Three sons, three eagles
SEARS — Earning the rank of Eagle Scout is no easy process. That’s why you don’t meet many. It takes a lot of hard work and determination, and as you move up in rank over the years and set your sights on that of Eagle, the work becomes tougher.
There are many requirements. One requirement is that you earn at least 21 merit badges. Logan Prichard, a 17-year-old junior at Evart High School, knew he was equal to the task and not only was he determined to become an Eagle Scout, but proud to be the third son in his family to do so.
Logan joined Boy Scout Troop 120 at Barryton when he was 11. “I had the same Scoutmaster all the way through.” It was Carl King, and Logan had the utmost respect for his leader.
“The morning I was supposed to carry out my project to help others, a bunch of us got together to work on it,” Logan recalls. How could he ever forget. He and his fellow Scouts gathered, and started working, but learned that the Scoutmaster was not going to be there. “We knew he fell and was sent to Clare by ambulance. Then he was flown to Butterworth, but that was all we knew.”
Later, the Scouts learned a man-sized truth. Their Scoutmaster had passed away, “of a major stroke called a brain bleed,” Logan explained.
Did they quit the project? Put if off to another day? Not at all.
“We did what he would have wanted us to do. We kept working on the project. Becoming an Eagle takes lots of leadership skills, and this was a time when we had to prove we could continue.”

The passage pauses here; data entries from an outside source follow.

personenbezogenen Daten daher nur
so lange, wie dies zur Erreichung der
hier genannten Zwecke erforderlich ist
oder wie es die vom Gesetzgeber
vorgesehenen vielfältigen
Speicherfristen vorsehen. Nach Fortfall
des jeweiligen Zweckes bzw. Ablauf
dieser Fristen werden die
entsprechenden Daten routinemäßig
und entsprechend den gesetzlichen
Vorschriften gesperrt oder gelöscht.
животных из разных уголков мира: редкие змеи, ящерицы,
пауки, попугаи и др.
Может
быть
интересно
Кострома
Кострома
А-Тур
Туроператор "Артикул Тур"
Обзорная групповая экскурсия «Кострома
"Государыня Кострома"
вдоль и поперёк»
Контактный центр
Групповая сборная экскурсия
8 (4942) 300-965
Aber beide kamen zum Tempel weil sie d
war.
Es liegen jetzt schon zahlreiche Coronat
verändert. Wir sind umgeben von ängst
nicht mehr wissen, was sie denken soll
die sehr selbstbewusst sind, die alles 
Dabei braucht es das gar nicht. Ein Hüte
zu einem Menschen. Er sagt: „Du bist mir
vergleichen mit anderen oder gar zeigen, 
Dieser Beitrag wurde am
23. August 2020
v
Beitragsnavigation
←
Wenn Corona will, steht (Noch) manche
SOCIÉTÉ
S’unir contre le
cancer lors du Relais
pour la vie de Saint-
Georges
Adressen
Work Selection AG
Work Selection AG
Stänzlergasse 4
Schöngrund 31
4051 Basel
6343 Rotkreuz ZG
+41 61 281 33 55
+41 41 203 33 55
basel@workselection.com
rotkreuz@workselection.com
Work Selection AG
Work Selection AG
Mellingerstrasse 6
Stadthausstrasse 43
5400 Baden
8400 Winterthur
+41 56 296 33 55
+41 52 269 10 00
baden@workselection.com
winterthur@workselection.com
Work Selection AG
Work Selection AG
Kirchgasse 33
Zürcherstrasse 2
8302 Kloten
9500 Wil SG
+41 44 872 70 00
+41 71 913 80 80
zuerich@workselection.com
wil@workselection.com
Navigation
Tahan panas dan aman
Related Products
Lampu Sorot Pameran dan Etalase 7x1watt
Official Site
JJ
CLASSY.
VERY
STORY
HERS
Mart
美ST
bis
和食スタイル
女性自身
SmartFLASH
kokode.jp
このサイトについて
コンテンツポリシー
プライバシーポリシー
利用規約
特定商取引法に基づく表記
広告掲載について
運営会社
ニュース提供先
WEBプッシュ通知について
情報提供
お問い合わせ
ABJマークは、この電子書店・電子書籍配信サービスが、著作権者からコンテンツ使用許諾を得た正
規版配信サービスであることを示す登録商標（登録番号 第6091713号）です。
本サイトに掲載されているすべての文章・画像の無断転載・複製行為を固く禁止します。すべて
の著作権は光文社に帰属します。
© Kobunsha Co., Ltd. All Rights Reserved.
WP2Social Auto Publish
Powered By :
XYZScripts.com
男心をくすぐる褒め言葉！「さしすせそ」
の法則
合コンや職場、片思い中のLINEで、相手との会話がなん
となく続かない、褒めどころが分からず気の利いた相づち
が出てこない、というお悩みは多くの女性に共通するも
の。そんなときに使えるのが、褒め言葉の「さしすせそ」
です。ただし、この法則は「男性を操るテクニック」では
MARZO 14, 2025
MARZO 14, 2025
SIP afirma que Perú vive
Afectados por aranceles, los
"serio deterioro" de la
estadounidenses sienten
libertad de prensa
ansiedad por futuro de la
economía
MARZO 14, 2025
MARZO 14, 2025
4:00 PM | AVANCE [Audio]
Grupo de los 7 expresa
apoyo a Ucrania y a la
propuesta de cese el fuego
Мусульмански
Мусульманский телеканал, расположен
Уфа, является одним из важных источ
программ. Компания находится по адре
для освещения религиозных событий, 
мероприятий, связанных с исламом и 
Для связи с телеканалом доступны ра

Continue they did, building four wooden picnic tables which are wheelchair-accessible. “We had gone this far and we knew it was important for all of us to keep going,” Logan said. “We were building them at my grandma’s house, and when they came to tell us, we continued on. We finished them that day. We have to live by the Scout Oath. A Scout is reverent. We were helping each other through this, and doing something good for others. Mr. King would have liked that.”
And so they found the strength to keep going. Once finished, two wheelchair accessible tables were donated to the Sears Church of God and two to the Osceola County Fairgrounds. Logan’s brother, Steven Prichard made handicap-accessible picnic tables for the fairgrounds a few years earlier as part of his Eagle Scout requirements.
Logan said he was impressed with his brother’s project, and “although mine was similar, it was different. We made the design a little bit different, and you had to figure out all the angles for the legs. We kind of figured out how they were built and just built them. I had quite a bit of adult help earlier, and then we just did it.”
Those adults included, he said, “Mr. Eichelberger, a teacher at Evart, my Scoutmaster Mr. Carl King, my brother Joseph, my dad, Fred Prichard, my youth pastor Rob Rounds, my uncle Erick McNeilly, and Dirk Huntly, an adult leader.”
He went on to say, “If the need arises, I probably would make more.” He said that although the cost was close to $500 for the four tables, “Maple Arbor Farms donated a quarter of the cost of the materials, Louis W. McNeilly Memorial Fund another fourth, and Smith Lumber Company donated the last half of the materials. Everybody was good to us and helped us help some others too.”
Logan brought the conversation back to his Scoutmaster often., saying, “He was an encourager. I feel he was a good mentor. He didn’t give and take, he had true leadership fashion and I respected him a lot.” Logan and four current Eagle Scouts including his brother Joseph, Alex Mortenson, Richard French “and one from Mr. King’s first troop at Bay City, and Josh Renne, who is a Life Scout currently, on his way to Eagle” were Mr. King’s pall bearers.
The young man who talks much about his brothers, and his sister, Arianne, who was salutatorian of her graduating class, says he is proud of them all. He added that his brother Joseph did cleanup for his Eagle Scout at Evart Elementary School’s Kid’s Pad, a wooden playground where he sanded all the graffiti off and added wood chips around it.
This son of Fred and Annette has chores to do on the family farm, and enjoys talking about the heritage of his house, and his dog, Job (“It’s pronounced Jobe like from the Bible, is my border collie and likes to hide out in the house, and mom’s dog, but sort of all of our’s, that’s Summer. She’s blind from diabetes.”
A Scout is reverent. Logan likes helping others. “I just basically like to help people. It’s a Boy Scout thing and I can’t get away from it. Do a good turn daily, you know, and for me it’s more if possible.”
He has cattle of his own, hopes to do shot put and discus this year in track, “and I guess that’s about it.”
Oh, and then there’s that Eagle Scout ceremony, the third son, who reminds others he’s very proud of his brothers and sister.
“I mean that,” he said, and “I have Mr. King and my family to thank and others too, even you,” he said petting the head of the blind dog who just sauntered over to him as he spoke and laid its head on his lap.
With that it was time to head for the barn and help his mom feed five new calves.